Episode 1 (1080×675, 14.2MB)

8 thoughts on “Digital Photography Sessions – Episode 001”

  1. I originally started my new life with Mac using Aperture based on your raving. I abandoned it after about 10 days for iPhoto. Now I’ll give it another shot.

    The whole project/folder/album deal still has me somewhat flustered, which is a bit the case with iPhoto. While I used Picasa in my Windows world and it tried to use albums, I stuck with my basic windows file management to sort things a bit like you have. I had seasons, Winter 2008, Spring 2008 etc. Your management system seems similar to mine. I’m loading Aperture as I write.

    Thanks for doing this. I love the fact your episode is 001. Only 998 more to go.

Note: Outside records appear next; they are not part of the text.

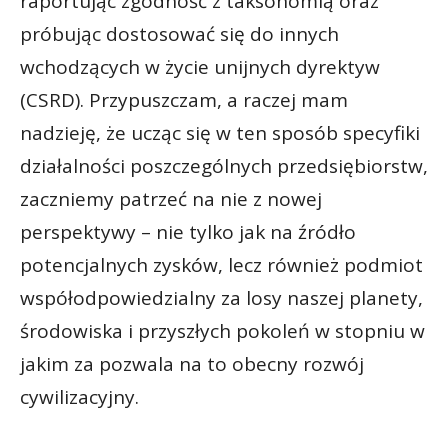
raportując zgodność z taksonomią oraz
próbując dostosować się do innych
wchodzących w życie unijnych dyrektyw
(CSRD). Przypuszczam, a raczej mam
nadzieję, że ucząc się w ten sposób specyfiki
działalności poszczególnych przedsiębiorstw,
zaczniemy patrzeć na nie z nowej
perspektywy – nie tylko jak na źródło
potencjalnych zysków, lecz również podmiot
współodpowiedzialny za losy naszej planety,
środowiska i przyszłych pokoleń w stopniu w
jakim za pozwala na to obecny rozwój
cywilizacyjny.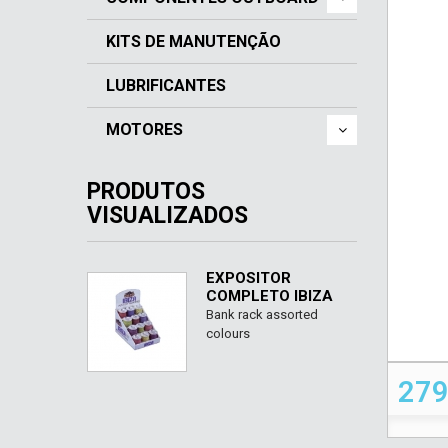
KITS DE MANUTENÇÃO
LUBRIFICANTES
MOTORES
PRODUTOS
VISUALIZADOS
EXPOSITOR
COMPLETO IBIZA
Bank rack assorted
colours
279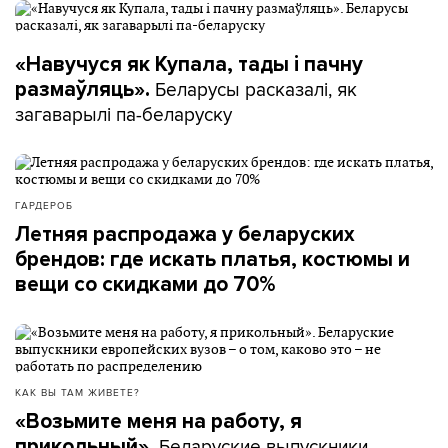
«Навучуся як Купала, тады і пачну
Беларусы расказалі, як
размаўляць».
загаварылі па-беларуску
ГАРДЕРОБ
Летняя распродажа у беларуских
брендов: где искать платья, костюмы и
вещи со скидками до 70%
КАК ВЫ ТАМ ЖИВЕТЕ?
«Возьмите меня на работу, я
Беларуские выпускники
прикольный».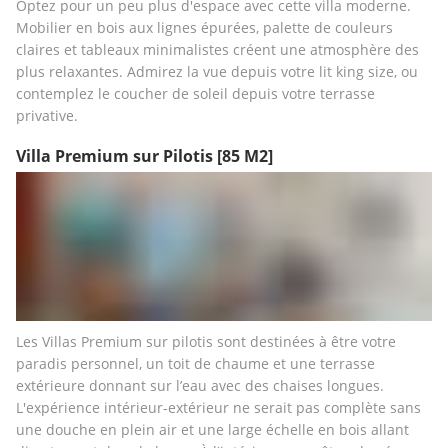
Optez pour un peu plus d'espace avec cette villa moderne. 
Mobilier en bois aux lignes épurées, palette de couleurs 
claires et tableaux minimalistes créent une atmosphère des 
plus relaxantes. Admirez la vue depuis votre lit king size, ou 
contemplez le coucher de soleil depuis votre terrasse 
privative.
Villa Premium sur Pilotis
[85 M2]
Les Villas Premium sur pilotis sont destinées à être votre 
paradis personnel, un toit de chaume et une terrasse 
extérieure donnant sur l’eau avec des chaises longues. 
L'expérience intérieur-extérieur ne serait pas complète sans 
une douche en plein air et une large échelle en bois allant 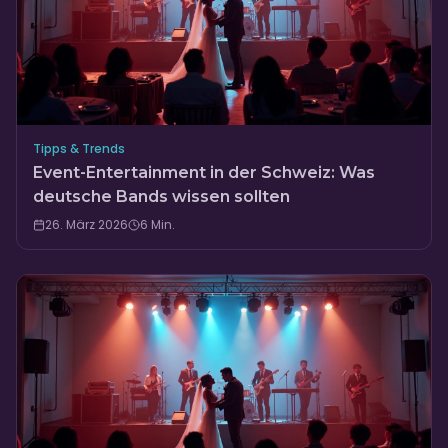
Tipps & Trends
Event-Entertainment in der Schweiz: Was
deutsche Bands wissen sollten
26. März 2026
6
Min.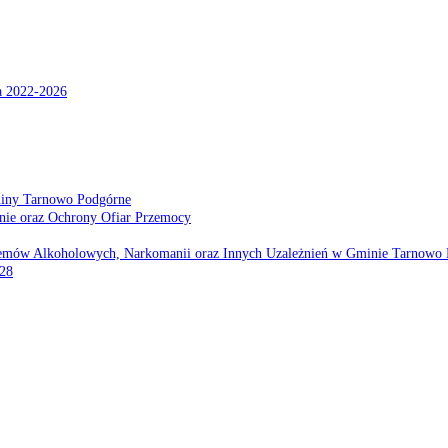
a 2022-2026
miny Tarnowo Podgórne
nie oraz Ochrony Ofiar Przemocy
emów Alkoholowych, Narkomanii oraz Innych Uzależnień w Gminie Tarnowo 
028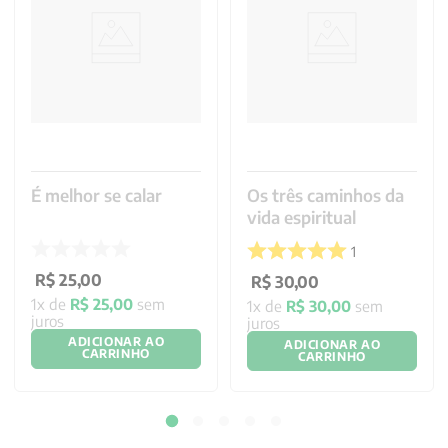
É melhor se calar
Os três caminhos da
vida espiritual
1
R$
25
,
00
R$
30
,
00
1
x de
R$
25
,
00
sem
1
x de
R$
30
,
00
sem
juros
juros
ADICIONAR AO
ADICIONAR AO
CARRINHO
CARRINHO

  2. This is a great extension of some of the things we were talking about on the Posse podcast, and I’m really excited that you started this project. I hope you continue the tutorials. This one actually covered some stuff I’ve been wondering about with regards to organizing photos in Aperture. I was planning on bugging you with Aperture questions at TLt, but these tutorials might save me the trouble.

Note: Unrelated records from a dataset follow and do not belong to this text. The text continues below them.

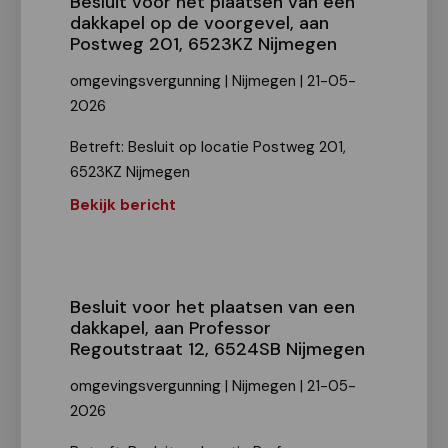
Besluit voor het plaatsen van een
dakkapel op de voorgevel, aan
Postweg 201, 6523KZ Nijmegen
omgevingsvergunning | Nijmegen | 21-05-
2026
Betreft: Besluit op locatie Postweg 201,
6523KZ Nijmegen
Bekijk bericht
Besluit voor het plaatsen van een
dakkapel, aan Professor
Regoutstraat 12, 6524SB Nijmegen
omgevingsvergunning | Nijmegen | 21-05-
2026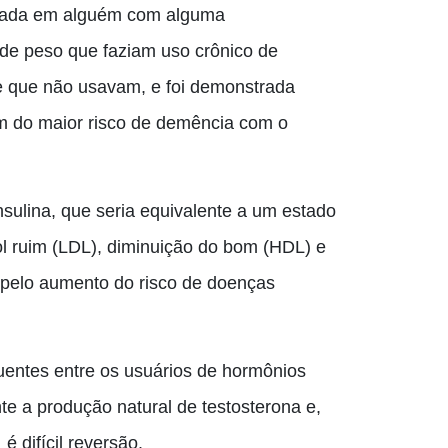
eada em alguém com alguma
de peso que faziam uso crônico de
e que não usavam, e foi demonstrada
ém do maior risco de demência com o
sulina, que seria equivalente a um estado
rol ruim (LDL), diminuição do bom (HDL) e
pelo
aumento do risco de doenças
entes entre os usuários de hormônios
te a produção natural de testosterona e
,
,
é difícil reversão.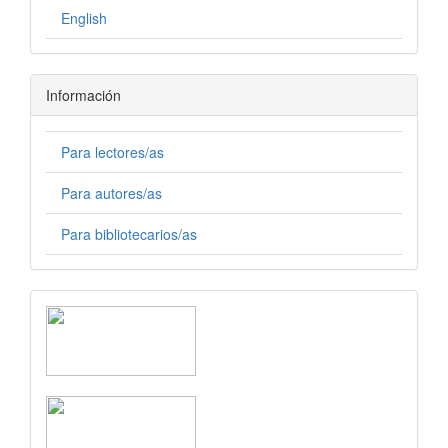
English
Información
Para lectores/as
Para autores/as
Para bibliotecarios/as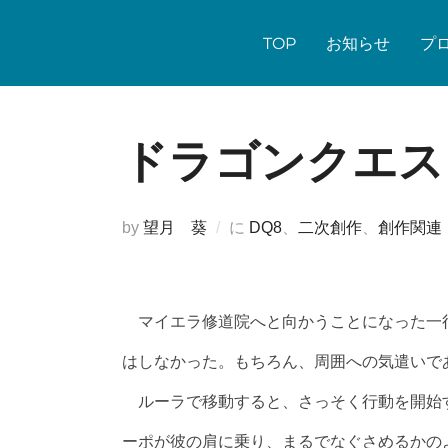
コ
ン
TOP
お知らせ
プ
テ
ン
ツ
ドラゴンクエス
へ
ス
キ
by
望月 葵
に
DQ8
、
二次創作
、
創作関連
ッ
プ
マイエラ修道院へと向かうことになった一
はしなかった。もちろん、周囲への気遣いで
ルーラで移動すると、さっそく行動を開始
ーポが彼の肩に乗り、まるでなぐさめるかの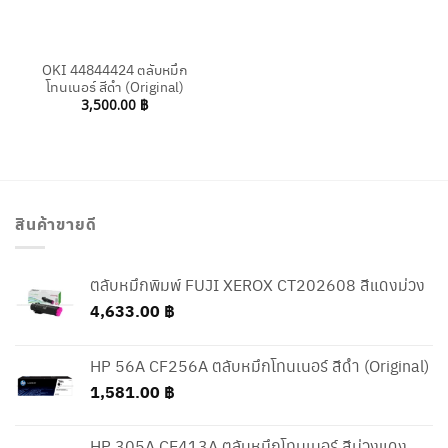
OKI 44844424 ตลับหมึก
โทนเนอร์ สีดำ (Original)
3,500.00
฿
สินค้าขายดี
ตลับหมึกพิมพ์ FUJI XEROX CT202608 สีแดงม่วง
4,633.00
฿
HP 56A CF256A ตลับหมึกโทนเนอร์ สีดำ (Original)
1,581.00
฿
HP 305A CE413A ตลับหมึกโทนเนอร์ สีม่วงแดง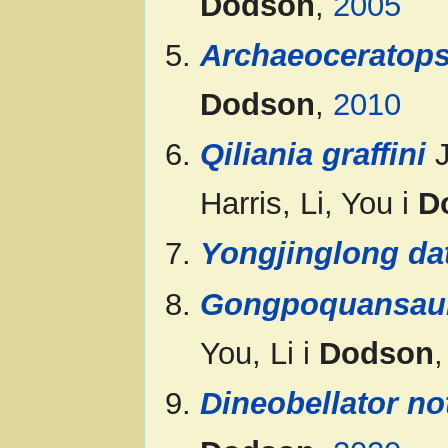
Dodson
,
2005
Archaeoceratops
Dodson
,
2010
Qiliania graffini
J
Harris, Li, You i
D
Yongjinglong da
Gongpoquansau
You, Li i
Dodson
Dineobellator n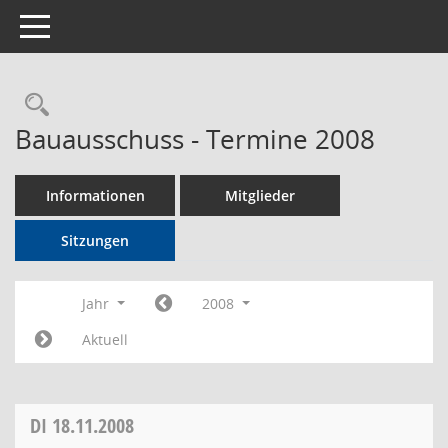
Toggle navigation
Rechercheauswahl
Bauausschuss - Termine 2008
Informationen
Mitglieder
Sitzungen
Jahr
2008
Aktuell
DI
18.11.2008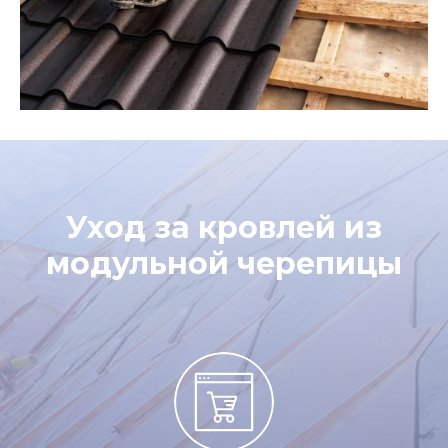
Уход за кровлей из
модульной черепицы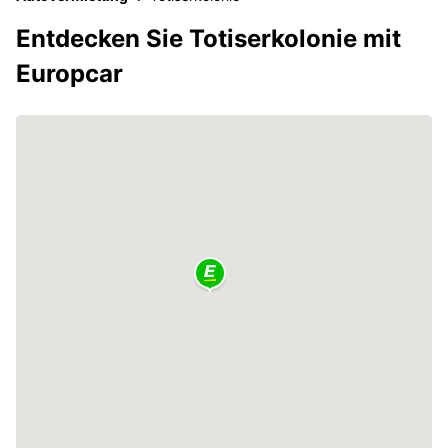
Entdecken Sie Totiserkolonie mit
Europcar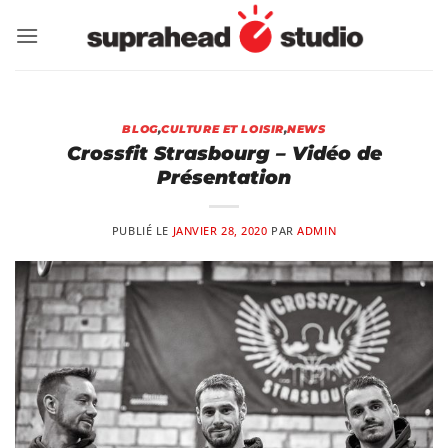
Passer
au
contenu
BLOG
,
CULTURE ET LOISIR
,
NEWS
Crossfit Strasbourg – Vidéo de
Présentation
PUBLIÉ LE
JANVIER 28, 2020
PAR
ADMIN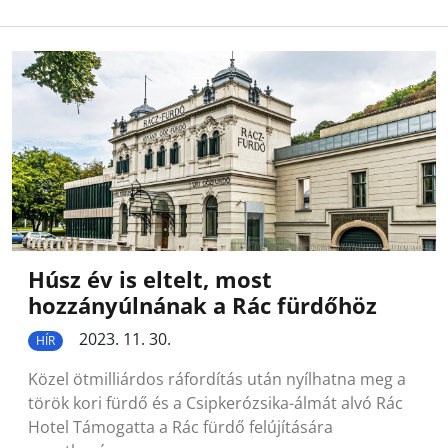
Húsz év is eltelt, most
hozzányúlnának a Rác fürdőhöz
2023. 11. 30.
HÍR
Közel ötmilliárdos ráfordítás után nyílhatna meg a
török kori fürdő és a Csipkerózsika-álmát alvó Rác
Hotel Támogatta a Rác fürdő felújítására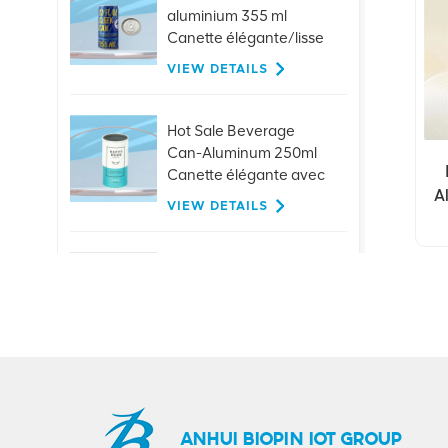
aluminium 355 ml
Canette élégante/lisse
VIEW DETAILS
Hot Sale Beverage
Can-Aluminum 250ml
Canette élégante avec
A
couvercles
VIEW DETAILS
Bouchons de traction
en aluminium
personnalisés de 26
mm, pour bouteilles en
VIEW DETAILS
verre, boissons, jus de
bière
Offre spéciale 401
#99mm en aluminium,
ANHUI BIOPIN IOT GROUP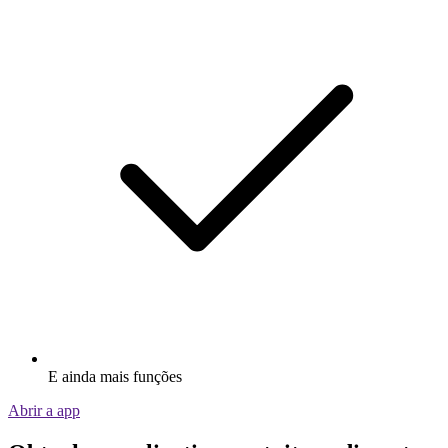
E ainda mais funções
Abrir a app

    My only tip for organization is that when I import photos from the camera, I have Aperture put them into a directory for the year, with subfolders for month and date. I feel a bit more secure about the photo library if I can see the individual files in the Finder.

    Keep the tutorials coming. I’ll be waiting for the next one.

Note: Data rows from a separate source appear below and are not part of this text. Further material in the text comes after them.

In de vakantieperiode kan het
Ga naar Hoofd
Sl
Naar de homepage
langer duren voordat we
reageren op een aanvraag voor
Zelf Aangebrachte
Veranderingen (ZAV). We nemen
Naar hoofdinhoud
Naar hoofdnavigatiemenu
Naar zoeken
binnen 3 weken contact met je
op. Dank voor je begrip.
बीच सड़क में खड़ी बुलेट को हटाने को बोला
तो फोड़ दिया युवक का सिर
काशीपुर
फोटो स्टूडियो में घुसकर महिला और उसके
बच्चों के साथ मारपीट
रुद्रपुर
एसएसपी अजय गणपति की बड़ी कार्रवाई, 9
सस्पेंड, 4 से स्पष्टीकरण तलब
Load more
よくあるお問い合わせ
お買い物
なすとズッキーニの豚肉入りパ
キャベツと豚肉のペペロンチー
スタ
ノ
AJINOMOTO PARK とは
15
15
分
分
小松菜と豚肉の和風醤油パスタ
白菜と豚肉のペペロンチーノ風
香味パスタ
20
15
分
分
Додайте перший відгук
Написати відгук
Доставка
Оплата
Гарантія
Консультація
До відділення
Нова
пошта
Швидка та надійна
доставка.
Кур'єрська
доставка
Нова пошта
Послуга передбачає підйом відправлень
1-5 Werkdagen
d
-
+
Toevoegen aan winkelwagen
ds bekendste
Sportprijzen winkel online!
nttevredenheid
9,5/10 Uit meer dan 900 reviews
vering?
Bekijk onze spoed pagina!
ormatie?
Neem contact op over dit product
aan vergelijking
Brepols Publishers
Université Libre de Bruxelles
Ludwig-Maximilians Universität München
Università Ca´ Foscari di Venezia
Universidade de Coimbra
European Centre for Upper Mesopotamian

  3. thanks, guys. I’ve got some ideas for stuff I want to try. hopefully it turns out not sucking, and comes in handy for others.

    was the video too tiny for this? should I give up on resizing a fullscreen capture into 320×240?

    @rob I thought about using referenced masters, but I’d been using iPhoto since 1.0 and am pretty comfortable in trusting the monolithic library storage system. It’s not completely opaque, though – all files are exposed within my Aperture Library bundle. If I ever need to pull the files out, I can do it pretty easily. But, the hardest part of leaving Aperture wouldn’t be the loss of the Library, it would be the metadata, albums and processing applied to the RAW files. That’s much harder to reproduce than a folder-based filesystem…

  4. Another advantage I’ve found with file based is the import is easier. There is (as seen lately on Twitter) some confusion about what are folders, projects and albums. I think I’m starting to understand this and I like your idea of a 2008 project, with various albums/smart albums within it.

    I found the video too tiny and ended up doubling the window size. That does have the disadvantage of increasing the file size by about a factor of 4. If you are storing the video on your own server, you may find the space fills up very quickly. If you are going to go larger it might be a good idea to find a third party hosting system for your video (like archive.org maybe?).

  5. If you drag from Aperture to something like Flickr Uploadr, you’re only uploading the JPEG preview that Aperture generates for onscreen viewing – not the original or fullsize version of the file.

    I use the excellent FlickrExport for Aperture and it does all the uploading automatically – no drag/drop or exporting versions to upload, it’s all handled within Aperture. There is a “Lite” version for free, but the full version is well worth the money.